Microwave-Assisted Synthesis of the Red-Shifted Pentamethine Tetrahydroxanthylium Core with Absorbance within the Near Infrared-II Window

Emmanuel Ramsey Buabeng; Jason Dinh; Takeshi Fukuda; Homan Kang; Satoshi Kashiwagi; Hak Soo Choi; Maged Henary

doi:10.1021/acsptsci.2c00121

Microwave-Assisted Synthesis of the Red-Shifted Pentamethine Tetrahydroxanthylium Core with Absorbance within the Near Infrared-II Window

ACS Pharmacol Transl Sci. 2022 Sep 1;5(10):963-972. doi: 10.1021/acsptsci.2c00121. eCollection 2022 Oct 14.

Authors

Emmanuel Ramsey Buabeng^{1

2}, Jason Dinh³, Takeshi Fukuda^{3

4}, Homan Kang³, Satoshi Kashiwagi³, Hak Soo Choi³, Maged Henary^{1

2}

Affiliations

¹ Department of Chemistry, Georgia State University, 100 Piedmont Avenue SE, Atlanta, Georgia 30303, United States.
² Center for Diagnostics and Therapeutics, Georgia State University, 100 Piedmont Avenue SE, Atlanta, Georgia 30303, United States.
³ Gordon Center for Medical Imaging, Department of Radiology, Massachusetts General Hospital and Harvard Medical School, Boston, Massachusetts 02114, United States.
⁴ Department of Obstetrics and Gynecology, Osaka City University Graduate School of Medicine, 1-4-3, Asahimachi, Abeno-ku, Osaka 545-8585, Japan.

Abstract

Thirteen red-shifted pentamethine dimethyl and diethylamino tetrahydroxanthylium derivatives have been successfully synthesized via the microwave-assisted approach.

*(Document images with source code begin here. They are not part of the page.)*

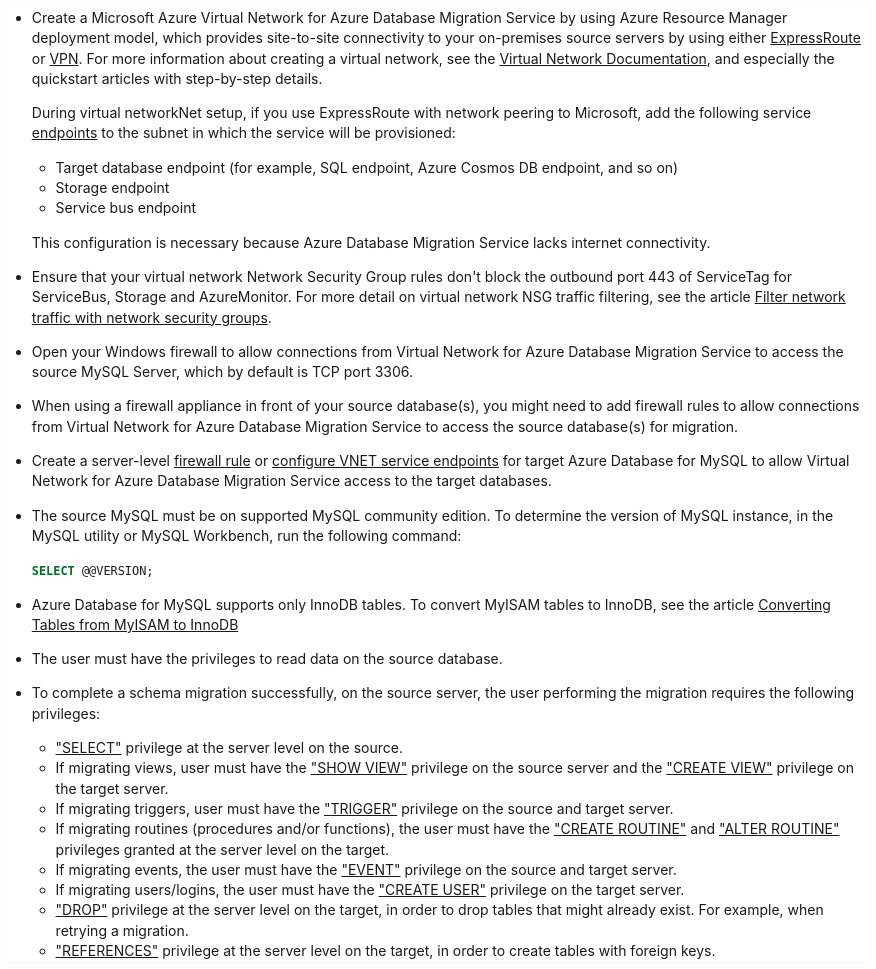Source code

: - Create a Microsoft Azure Virtual Network for Azure Database Migration Service by using Azure Resource Manager deployment model, which provides site-to-site connectivity to your on-premises source servers by using either [ExpressRoute](/azure/expressroute/expressroute-introduction) or [VPN](/azure/vpn-gateway/vpn-gateway-about-vpngateways). For more information about creating a virtual network, see the [Virtual Network Documentation](/azure/virtual-network/), and especially the quickstart articles with step-by-step details.

  During virtual networkNet setup, if you use ExpressRoute with network peering to Microsoft, add the following service [endpoints](/azure/virtual-network/virtual-network-service-endpoints-overview) to the subnet in which the service will be provisioned:

  - Target database endpoint (for example, SQL endpoint, Azure Cosmos DB endpoint, and so on)
  - Storage endpoint
  - Service bus endpoint

  This configuration is necessary because Azure Database Migration Service lacks internet connectivity.

- Ensure that your virtual network Network Security Group rules don't block the outbound port 443 of ServiceTag for ServiceBus, Storage and AzureMonitor. For more detail on virtual network NSG traffic filtering, see the article [Filter network traffic with network security groups](/azure/virtual-network/virtual-network-vnet-plan-design-arm).

- Open your Windows firewall to allow connections from Virtual Network for Azure Database Migration Service to access the source MySQL Server, which by default is TCP port 3306.

- When using a firewall appliance in front of your source database(s), you might need to add firewall rules to allow connections from Virtual Network for Azure Database Migration Service to access the source database(s) for migration.

- Create a server-level [firewall rule](/azure/azure-sql/database/firewall-configure) or [configure VNET service endpoints](../mysql/howto-manage-vnet-using-portal.md) for target Azure Database for MySQL to allow Virtual Network for Azure Database Migration Service access to the target databases.

- The source MySQL must be on supported MySQL community edition. To determine the version of MySQL instance, in the MySQL utility or MySQL Workbench, run the following command:

  ```sql
  SELECT @@VERSION;
  ```

- Azure Database for MySQL supports only InnoDB tables. To convert MyISAM tables to InnoDB, see the article [Converting Tables from MyISAM to InnoDB](https://dev.mysql.com/doc/refman/5.7/en/converting-tables-to-innodb.html)
- The user must have the privileges to read data on the source database.
- To complete a schema migration successfully, on the source server, the user performing the migration requires the following privileges:
  - ["SELECT"](https://dev.mysql.com/doc/refman/8.0/en/privileges-provided.html#priv_select) privilege at the server level on the source.
  - If migrating views, user must have the ["SHOW VIEW"](https://dev.mysql.com/doc/refman/8.0/en/privileges-provided.html#priv_show-view) privilege on the source server and the ["CREATE VIEW"](https://dev.mysql.com/doc/refman/8.0/en/privileges-provided.html#priv_create-view) privilege on the target server.
  - If migrating triggers, user must have the ["TRIGGER"](https://dev.mysql.com/doc/refman/8.0/en/privileges-provided.html#priv_trigger) privilege on the source and target server.
  - If migrating routines (procedures and/or functions), the user must have the ["CREATE ROUTINE"](https://dev.mysql.com/doc/refman/8.0/en/privileges-provided.html#priv_create-routine) and ["ALTER ROUTINE"](https://dev.mysql.com/doc/refman/8.0/en/privileges-provided.html#priv_alter-routine) privileges granted at the server level on the target.
  - If migrating events, the user must have the ["EVENT"](https://dev.mysql.com/doc/refman/8.0/en/privileges-provided.html#priv_event) privilege on the source and target server.
  - If migrating users/logins, the user must have the ["CREATE USER"](https://dev.mysql.com/doc/refman/8.0/en/privileges-provided.html#priv_create-user) privilege on the target server.
  - ["DROP"](https://dev.mysql.com/doc/refman/8.0/en/privileges-provided.html#priv_drop) privilege at the server level on the target, in order to drop tables that might already exist. For example, when retrying a migration.
  - ["REFERENCES"](https://dev.mysql.com/doc/refman/8.0/en/privileges-provided.html#priv_references) privilege at the server level on the target, in order to create tables with foreign keys.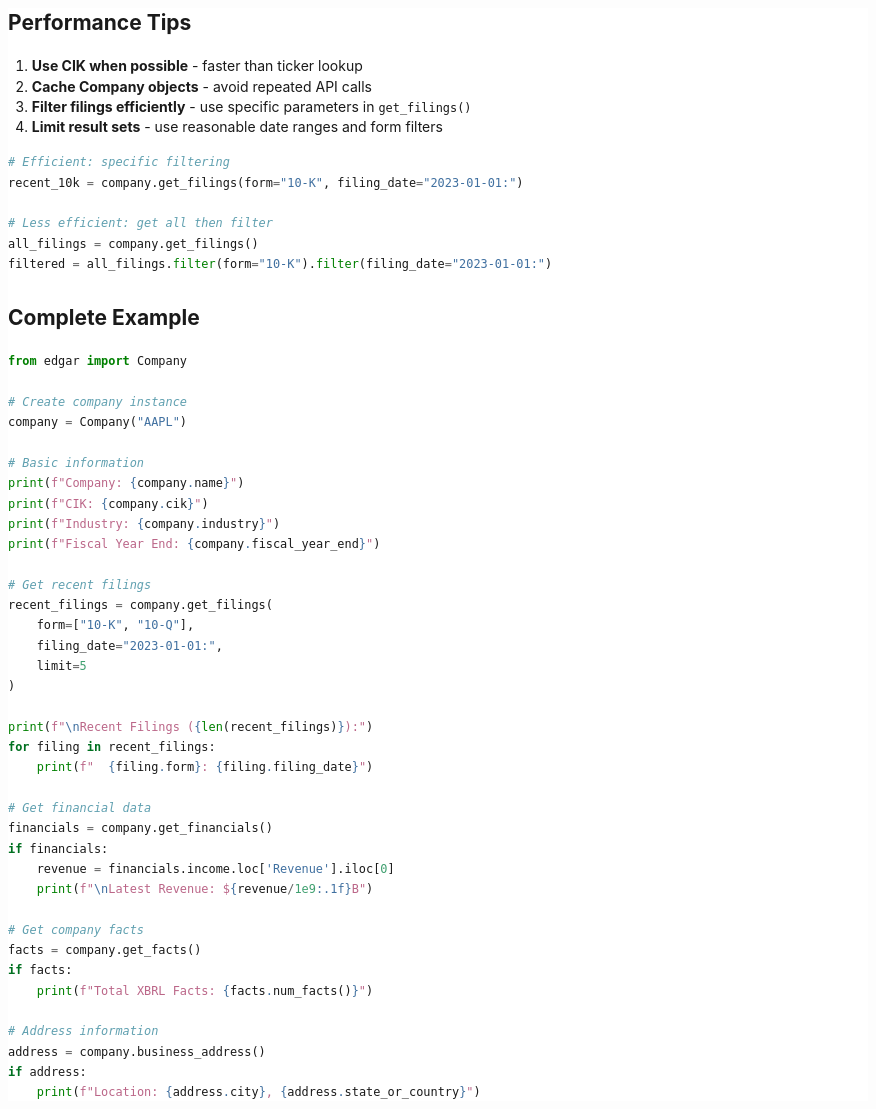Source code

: ## Performance Tips

1. **Use CIK when possible** - faster than ticker lookup
2. **Cache Company objects** - avoid repeated API calls
3. **Filter filings efficiently** - use specific parameters in `get_filings()`
4. **Limit result sets** - use reasonable date ranges and form filters

```python
# Efficient: specific filtering
recent_10k = company.get_filings(form="10-K", filing_date="2023-01-01:")

# Less efficient: get all then filter
all_filings = company.get_filings()
filtered = all_filings.filter(form="10-K").filter(filing_date="2023-01-01:")
```

## Complete Example

```python
from edgar import Company

# Create company instance
company = Company("AAPL")

# Basic information
print(f"Company: {company.name}")
print(f"CIK: {company.cik}")
print(f"Industry: {company.industry}")
print(f"Fiscal Year End: {company.fiscal_year_end}")

# Get recent filings
recent_filings = company.get_filings(
    form=["10-K", "10-Q"], 
    filing_date="2023-01-01:",
    limit=5
)

print(f"\nRecent Filings ({len(recent_filings)}):")
for filing in recent_filings:
    print(f"  {filing.form}: {filing.filing_date}")

# Get financial data
financials = company.get_financials()
if financials:
    revenue = financials.income.loc['Revenue'].iloc[0]
    print(f"\nLatest Revenue: ${revenue/1e9:.1f}B")

# Get company facts
facts = company.get_facts()
if facts:
    print(f"Total XBRL Facts: {facts.num_facts()}")

# Address information
address = company.business_address()
if address:
    print(f"Location: {address.city}, {address.state_or_country}")
```
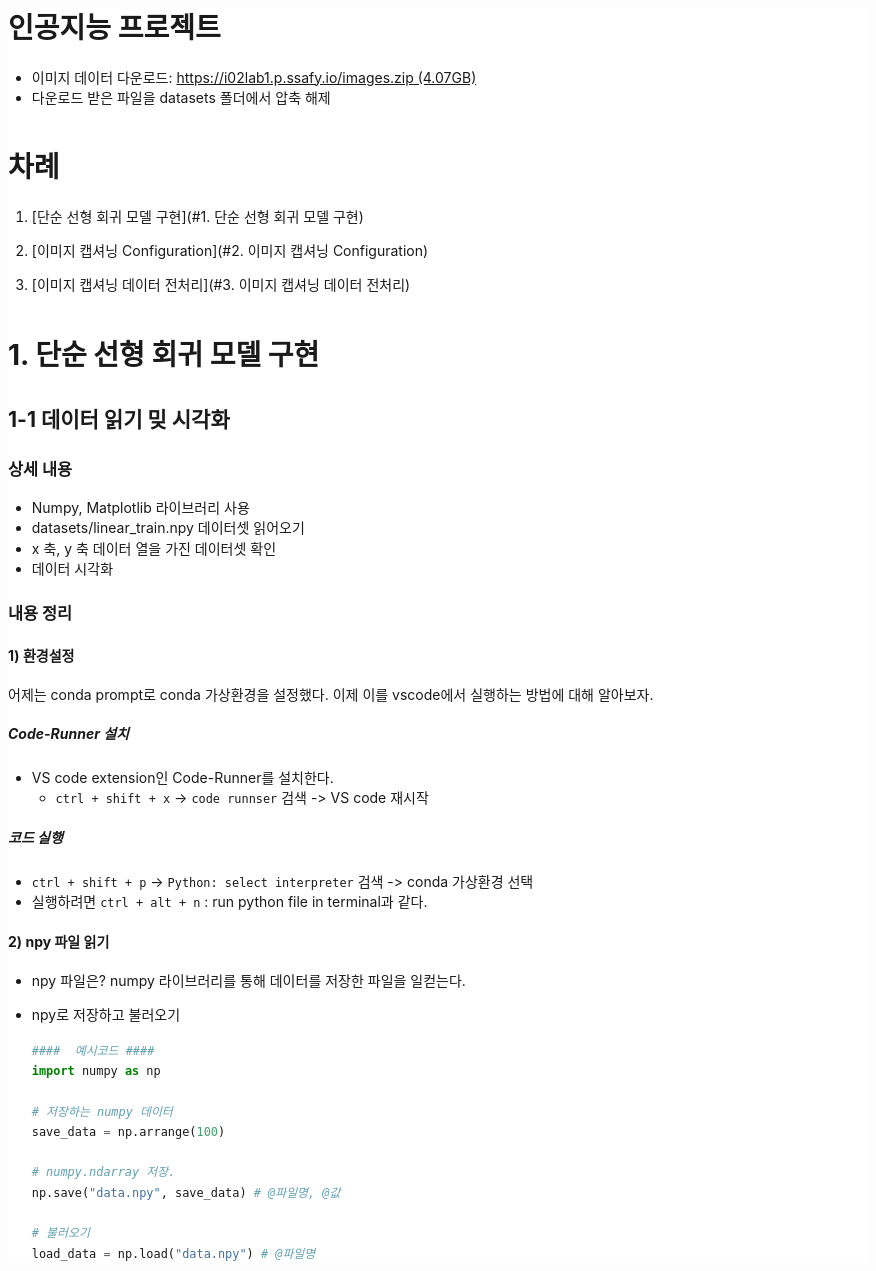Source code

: # 인공지능 프로젝트

 - 이미지 데이터 다운로드: [https://i02lab1.p.ssafy.io/images.zip (4.07GB)](https://i02lab1.p.ssafy.io/images.zip)
 - 다운로드 받은 파일을 datasets 폴더에서 압축 해제

# 차례

1. [단순 선형 회귀 모델 구현](#1. 단순 선형 회귀 모델 구현)

2. [이미지 캡셔닝 Configuration](#2. 이미지 캡셔닝 Configuration)
3. [이미지 캡셔닝 데이터 전처리](#3. 이미지 캡셔닝 데이터 전처리)



# 1. 단순 선형 회귀 모델 구현

## 1-1 데이터 읽기 밎 시각화

### 상세 내용

- Numpy, Matplotlib 라이브러리 사용
- datasets/linear_train.npy 데이터셋 읽어오기
- x 축, y 축 데이터 열을 가진 데이터셋 확인
- 데이터 시각화

### 내용 정리

#### 1) 환경설정

어제는 conda prompt로 conda 가상환경을 설정했다. 이제 이를 vscode에서 실행하는 방법에 대해 알아보자.

##### Code-Runner 설치

- VS code extension인 Code-Runner를 설치한다.
  - `ctrl + shift + x` -> `code runnser` 검색 -> VS code 재시작

##### 코드 실행

- `ctrl + shift + p` -> `Python: select interpreter` 검색 -> conda 가상환경 선택
- 실행하려면 `ctrl + alt + n` : run python file in terminal과 같다.



#### 2) npy 파일 읽기

- npy 파일은? numpy 라이브러리를 통해 데이터를 저장한 파일을 일컫는다. 

- npy로 저장하고 불러오기

  ```python
  ####  예시코드 ####
  import numpy as np
  
  # 저장하는 numpy 데이터
  save_data = np.arrange(100)
  
  # numpy.ndarray 저장. 
  np.save("data.npy", save_data) # @파일명, @값
  
  # 불러오기
  load_data = np.load("data.npy") # @파일명
  ```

The optimized conditions developed in the synthesis provided an excellent yield in expedited reaction time. These newly synthesized dyes show well-defined optical properties resulting from the diverse substitutions at the central meso positions. The majority of the compounds have a maximum wavelength of absorbance within 946-1022 nm with extinction coefficients in the range of 9700-110,680 M^-1 cm^-1 in various solvents such as MeOH, EtOH, DMSO, DCM, MeCN, and DMF. These fluorophores, to the best of our knowledge, are the first NIR-II small molecules synthesized using microwave chemistry. We also investigated these dyes for their NIR fluorescence imaging capabilities. Diethylamino-substituted compounds and bromination resulted in higher uptake in the adrenal gland compared to dimethylamino fluorophores. In addition, micellar structures of compounds 7 and 15 improved the targetability of the original dyes to the bone marrow, lymph nodes, and nerves. Overall, NIR-II imaging has the potential to visualize biologically targeted tissues in living organisms.